Things to do:
1. In the higher education passage, rewrite everything from "Among the hordes" down to "to 52 percent.", changing "undergrads" to "freshmen".
2. Which colleges and universities does the higher education passage name?

Text excerpt:
* * *
Life outside. Much of the tumult facing higher education today springs from the central role it has taken in American society–and in the individual lives of its citizens. Colleges and universities provide the necessary ticket to career success and financial well-being and the research that leads to new ideas and new inventions. But perhaps more important, campuses are where the nation's social anxieties and growing pains come into full relief. "Universities cannot be cloistered institutions thinking about their own precious production of knowledge and teaching," says Derek Bok, a former president at Harvard and noted education scholar. "They have become too important to society."

By the early 1980s, higher education had largely completed the tremendous growth spurt that began after World War II, when the GI Bill opened the gates to veterans. With new federal financial aid programs aimed at nonveterans kicking in during the 1950s and baby boomers heading to campus by the hundreds of thousands in the 1960s and '70s, enrollment had increased nearly sixfold by 1983. The number of two- and four-year colleges had nearly doubled.

Among the hordes of new undergrads were students who hadn't traditionally attended college in large numbers: women, minorities, and older adults. In 1978, after centuries of marginal representation in higher education, women outnumbered men for the first time by a 2 percent margin. By 2000, the gap had widened to a full 12 percent, leaving many universities today scrambling to come up with ways to recruit young men. Minority enrollment also increased significantly, with African-American college-going rates up from 45 percent in 1972 to 55 percent in 2001, and Hispanic attendance rates rising from 45 to 52 percent.

Meanwhile, the growing variety of the college population and the influx of professors who came of age in the 1960s led to pressure to diversify the curriculum by including more works by underrepresented writers and scholars. But critics worried that cornerstones of the traditional curriculum, writers like Shakespeare and Milton, would be squeezed out. Fierce battles broke out between conservatives like William Bennett and Lynne Cheney–who consecutively headed the National Endowment for the Humanities during the Reagan administration–on the one hand, and liberal humanities scholars on the other. "The time is right for constructive reform of American education," wrote Bennett in a controversial report for the NEH in 1984. Philosopher Allan Bloom's book The Closing of the American Mind attacked what he saw as academia's cultural relativism and became a bestseller. A group of prominent scholars, including Henry Louis Gates Jr. and Stanley Fish, issued a statement declaring that the debates over feminism and multiculturalism were a result of the increasing democratization of higher education and "a sign of educational health, not decline." At the same time, City College in San Francisco established the first gay and lesbian studies department, and Temple University created the first doctoral program in African-American studies. And in 1988, Stanford scaled back its western civilization-based core curriculum, a move that outraged conservatives (as did the memorable chant of student supporters: "Hey hey, ho ho, western culture's got to go").
* * *
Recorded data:
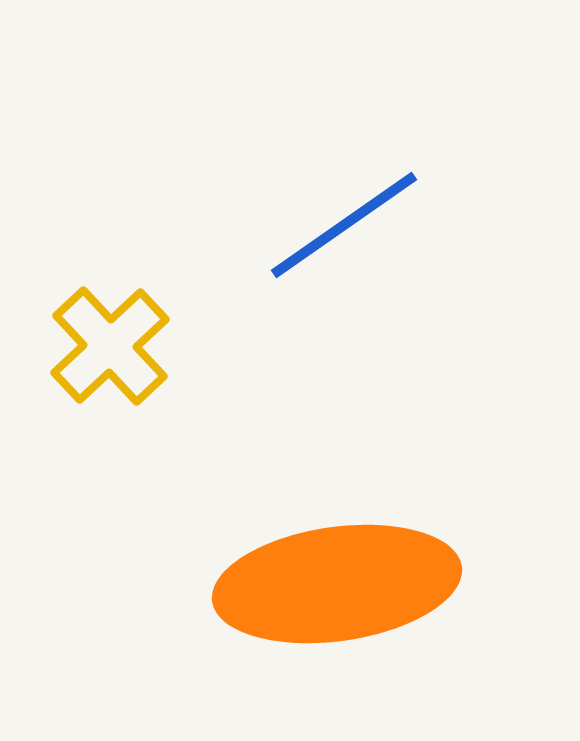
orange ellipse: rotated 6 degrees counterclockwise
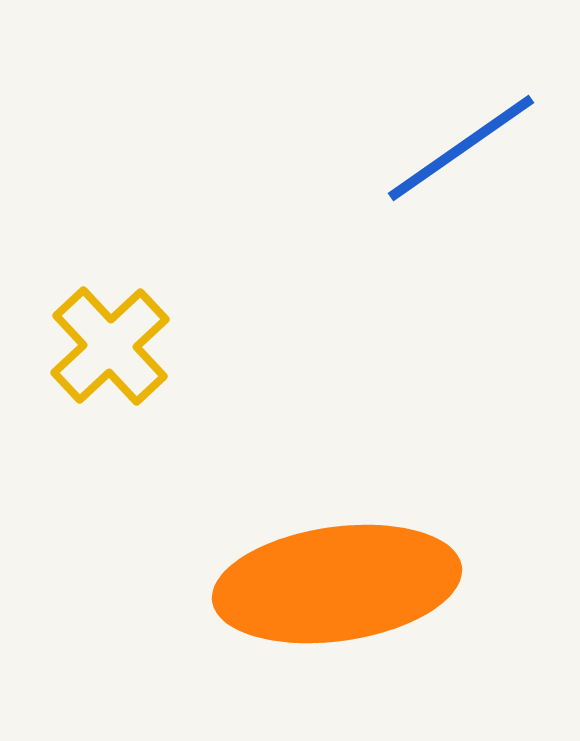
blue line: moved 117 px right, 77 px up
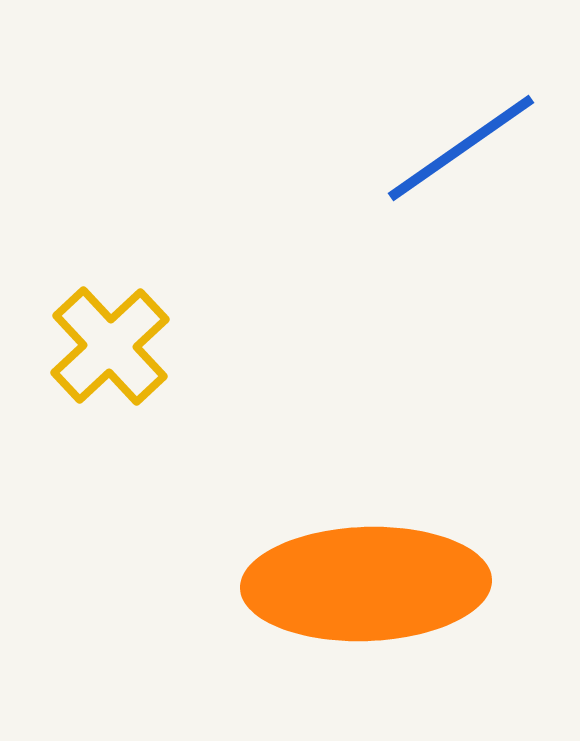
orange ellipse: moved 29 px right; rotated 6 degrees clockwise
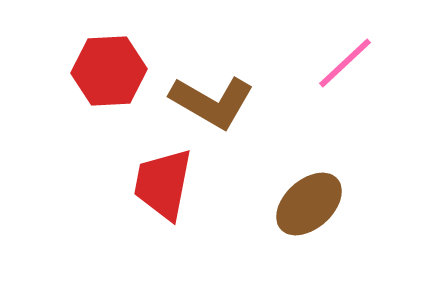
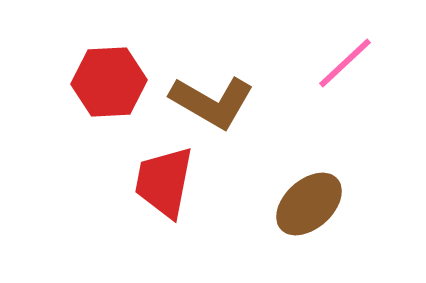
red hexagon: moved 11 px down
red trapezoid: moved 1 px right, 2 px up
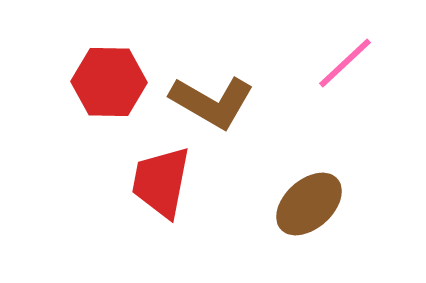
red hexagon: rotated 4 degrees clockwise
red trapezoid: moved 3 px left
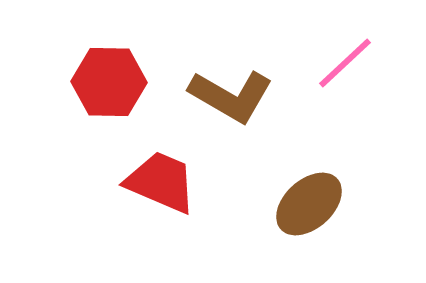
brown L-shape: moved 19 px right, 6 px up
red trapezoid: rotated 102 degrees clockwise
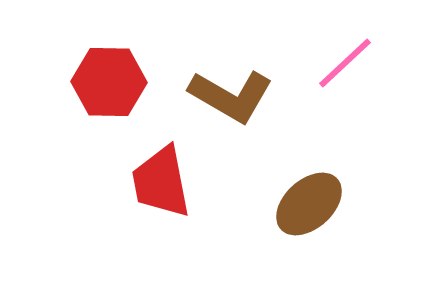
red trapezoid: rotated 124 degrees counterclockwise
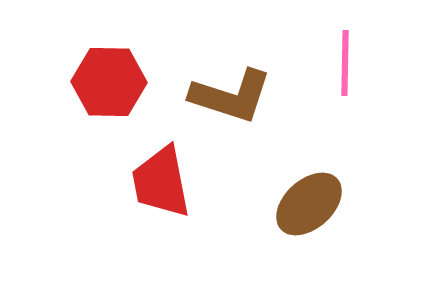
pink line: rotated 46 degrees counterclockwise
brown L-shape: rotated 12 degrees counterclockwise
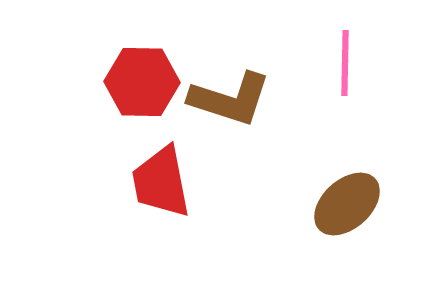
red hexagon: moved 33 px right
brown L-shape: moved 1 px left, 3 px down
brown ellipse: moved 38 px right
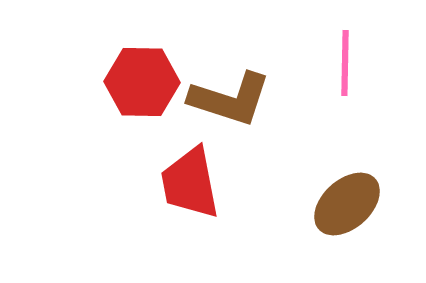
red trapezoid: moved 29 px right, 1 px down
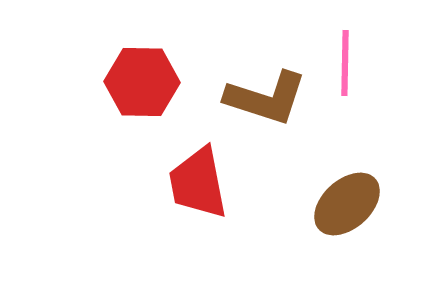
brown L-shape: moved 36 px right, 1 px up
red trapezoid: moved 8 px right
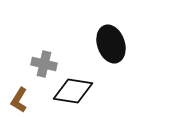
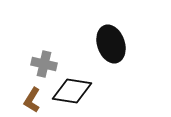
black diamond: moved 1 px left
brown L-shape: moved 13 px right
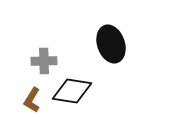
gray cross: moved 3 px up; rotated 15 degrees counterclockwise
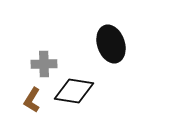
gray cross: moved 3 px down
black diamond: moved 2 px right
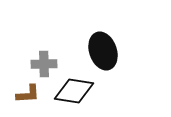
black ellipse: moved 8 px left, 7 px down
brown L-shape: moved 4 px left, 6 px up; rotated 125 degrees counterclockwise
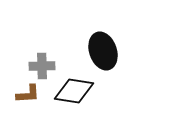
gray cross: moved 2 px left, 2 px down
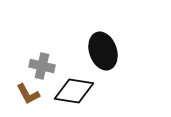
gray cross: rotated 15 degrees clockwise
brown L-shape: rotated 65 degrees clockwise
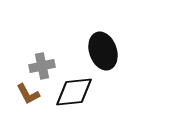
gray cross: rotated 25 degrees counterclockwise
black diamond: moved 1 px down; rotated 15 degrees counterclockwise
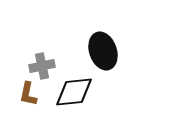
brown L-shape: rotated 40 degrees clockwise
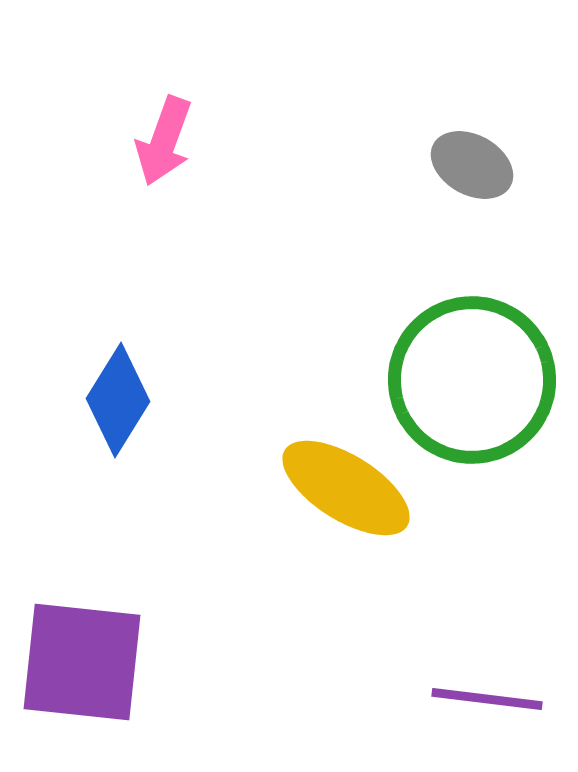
* * *
Written answers:
1.
Among the hordes of new freshmen were students who hadn't traditionally attended college in large numbers: women, minorities, and older adults. In 1978, after centuries of marginal representation in higher education, women outnumbered men for the first time by a 2 percent margin. By 2000, the gap had widened to a full 12 percent, leaving many universities today scrambling to come up with ways to recruit young men. Minority enrollment also increased significantly, with African-American college-going rates up from 45 percent in 1972 to 55 percent in 2001, and Hispanic attendance rates rising from 45 to 52 percent.

2.
Harvard
City College in San Francisco
Temple University
Stanford